Sotto la guida degli educatori ambientali Christian Kirsch e Tanja Klein, i partecipanti hanno trascorso due giorni entusiasmanti immersi nella natura. La piacevole frescura del bosco ha offerto le condizioni ideali per esplorare la variegata fauna e flora della riserva della biosfera.
Durante le escursioni e le attività didattiche naturalistiche, bambini e adulti hanno scoperto la natura con tutti i sensi. Una sfida particolare è stata rappresentata da un percorso a occhi bendati, durante il quale i partecipanti hanno potuto percepire l’ambiente circostante in un modo completamente nuovo. L’obiettivo era quello di affinare i sensi e rafforzare la fiducia nelle proprie capacità. Il programma «nella natura selvaggia» prevedeva anche attività come l’intaglio del legno e l’accensione del fuoco: ogni famiglia ha dapprima acceso il proprio fuoco, prima che i singoli fuochi venissero uniti in un unico grande falò comune. Questo è poi servito per preparare la cena in compagnia: i calzoni appena grigliati hanno garantito una conclusione perfetta dopo una giornata ricca di esperienze.
Durante l’escursione notturna nel bosco, i partecipanti hanno vissuto un momento indimenticabile: hanno infatti potuto osservare numerose lucciole – uno spettacolo naturale affascinante che rimarrà nella memoria di molti di loro come il momento clou del campo.
Oltre alle esperienze pratiche a contatto con la natura, l’attenzione si è concentrata in particolare sulla vita in comunità, sui momenti condivisi tra genitori e figli e su un approccio consapevole alle risorse disponibili. Il campo ha trasmesso in modo chiaro le prime competenze di sopravvivenza e ha dimostrato quanto possano essere arricchenti le esperienze condivise nella natura.
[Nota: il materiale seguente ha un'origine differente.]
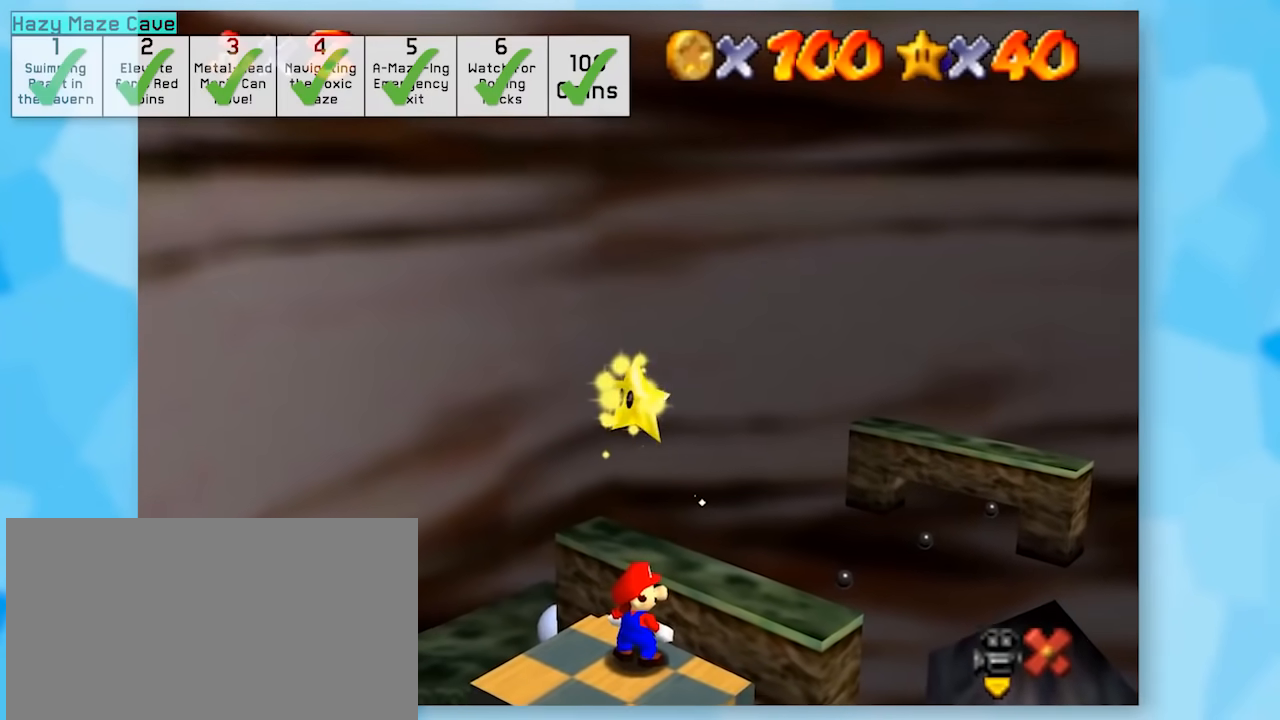
{"buttons": ["Z"], "left_stick": "center", "events": [[17, "A", "up"], [117, "A", "down"], [167, "A", "up"], [233, "A", "down"], [300, "A", "up"], [400, "A", "down"], [417, "A", "up"]]}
Il presidente della provincia Frank John si è detto soddisfatto del successo dell’evento: «Il campo famiglia nella natura selvaggia coniuga in modo speciale l’esperienza nella natura, l’educazione ambientale e lo spirito di comunità. Qui bambini e adulti scoprono in prima persona quanto sia preziosa la nostra natura e quanta gioia possano regalare la scoperta e l’apprendimento collettivi all’aria aperta. Iniziative di questo tipo non solo rafforzano la consapevolezza nei confronti del nostro ambiente, ma anche la coesione all’interno delle famiglie.»
Un ringraziamento speciale va ai Rotary Club di Homburg-Zweibrücken e Homburg Saarpfalz, il cui sostegno ha permesso di offrire il campo naturalistico per famiglie a titolo gratuito a tutti i partecipanti. I fondi utilizzati a tal fine provengono dai proventi delle donazioni raccolte dai due club in occasione del loro ballo di beneficenza primaverile annuale e vanno a beneficio, in particolare, dei bambini e dei giovani della nostra regione.
«Siamo molto lieti di sostenere il prezioso programma di educazione ambientale della “Junge Biosphäre” e riteniamo fantastico che in questo campo nella natura selvaggia sia stato tenuto in particolare conto anche l’approccio inclusivo», hanno dichiarato con soddisfazione la presidente Angelika Thönnes del RC Homburg-Zweibrücken e il presidente Jürgen Mössinger del RC Homburg-Saarpfalz.